*INPUT*.
--- START ---

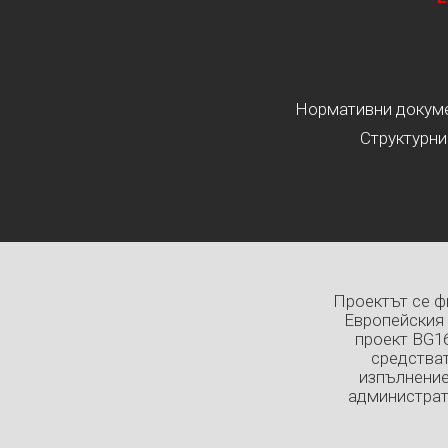
Нормативни докумен
Структурни
Проектът се ф
Европейския 
проект BG1
средстват
изпълнение
администрат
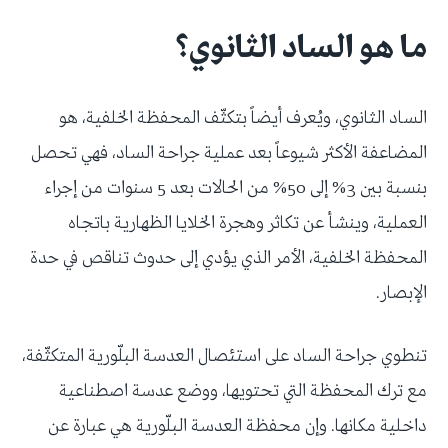
ما هو الساد الثانوي؟
الساد الثانوي، ويُعرف أيضاً بتكثّف المحفظة الخلفية، هو
المضاعفة الأكثر شيوعاً بعد عملية جراحة الساد، فهي تحصل
بنسبة بين 3% إلى 50% من الحالات بعد 5 سنوات من إجراء
العملية، وينشأ عن تكاثر وهجرة الخلايا الظهارية باتجاه
المحفظة الخلفية، الأمر الذي يؤدي إلى حدوث تناقص في حدة
الإبصار.
تنطوي جراحة الساد على استئصال العدسة البلّورية المتكثّفة،
مع ترك المحفظة التي تحتويها، ووضع عدسة اصطناعية
داخلية مكانها. وإن محفظة العدسة البلّورية هي عبارة عن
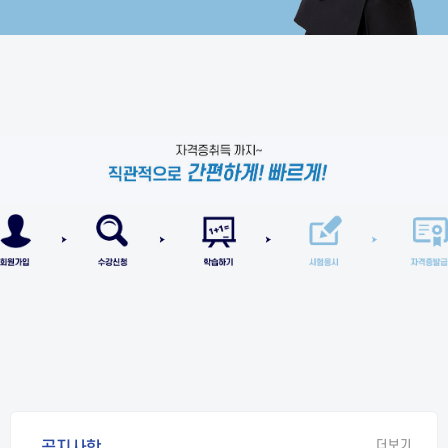
김*연
• 자격증시험 합격자
최*웅
• 자격증시험 합격자
박*렬
• 자격증시험 합격자
이*억
• 자격증시험 합격자
김*점
• 자격증시험 합격자
이*억
• 자격증시험 합격자
김*순
• 자격증시험 합격자
박*수
• 자격증시험 합격자
공지사항
더보기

--- END ---

*WORK ORDER*. The expected result is the complete listing above, printed exactly, with no pictures.

*FINISHED TASK*.
Нормативни докумен
Структурни
Проектът се ф
Европейския 
проект BG1
средстват
изпълнение
администрат
ما هو الساد الثانوي؟
الساد الثانوي، ويُعرف أيضاً بتكثّف المحفظة الخلفية، هو
المضاعفة الأكثر شيوعاً بعد عملية جراحة الساد، فهي تحصل
بنسبة بين 3% إلى 50% من الحالات بعد 5 سنوات من إجراء
العملية، وينشأ عن تكاثر وهجرة الخلايا الظهارية باتجاه
المحفظة الخلفية، الأمر الذي يؤدي إلى حدوث تناقص في حدة
الإبصار.
تنطوي جراحة الساد على استئصال العدسة البلّورية المتكثّفة،
مع ترك المحفظة التي تحتويها، ووضع عدسة اصطناعية
داخلية مكانها. وإن محفظة العدسة البلّورية هي عبارة عن
김*연
• 자격증시험 합격자
최*웅
• 자격증시험 합격자
박*렬
• 자격증시험 합격자
이*억
• 자격증시험 합격자
김*점
• 자격증시험 합격자
이*억
• 자격증시험 합격자
김*순
• 자격증시험 합격자
박*수
• 자격증시험 합격자
공지사항
더보기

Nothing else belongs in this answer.